§ **What to do**
What you return should match the data below exactly, with no pictures in it.

Data extracted from a collection
-----

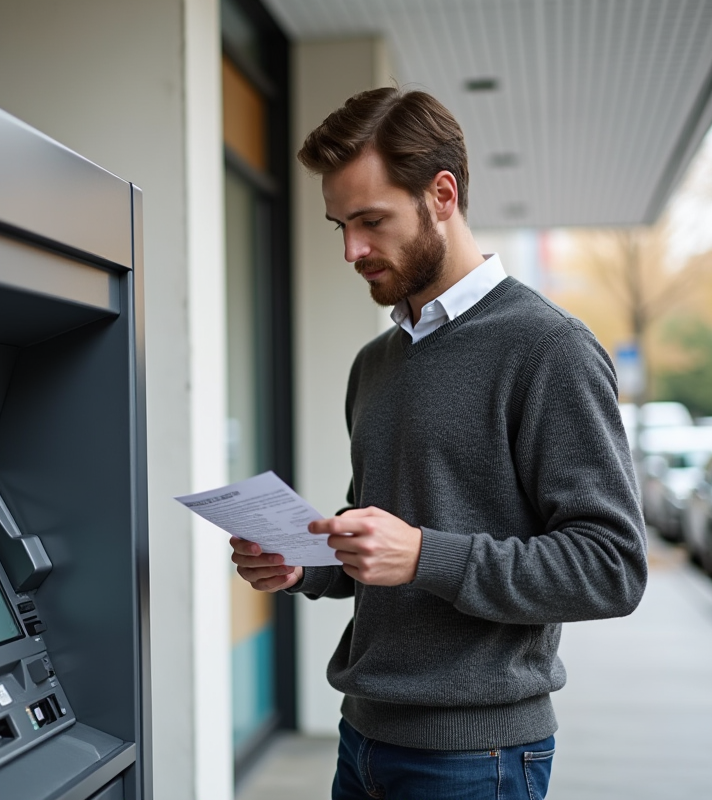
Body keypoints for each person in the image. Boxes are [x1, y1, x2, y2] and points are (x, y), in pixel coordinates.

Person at [229, 87, 648, 800]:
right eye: (339, 225)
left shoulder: (549, 348)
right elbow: (383, 534)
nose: (351, 249)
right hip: (362, 739)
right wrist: (304, 563)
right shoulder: (376, 362)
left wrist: (425, 553)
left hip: (475, 758)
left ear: (442, 194)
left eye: (370, 221)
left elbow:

-----

§ **Task solution**
Body keypoints for each person in the image. Boxes are [x1, y1, x2, y2] and points are (x, y), in pixel coordinates.

Person at [229, 87, 648, 800]:
right eye: (339, 225)
left shoulder: (549, 348)
right elbow: (383, 534)
nose: (351, 249)
right hip: (362, 739)
right wrist: (304, 563)
right shoulder: (376, 362)
left wrist: (425, 553)
left hip: (475, 758)
left ear: (442, 194)
left eye: (370, 221)
left elbow:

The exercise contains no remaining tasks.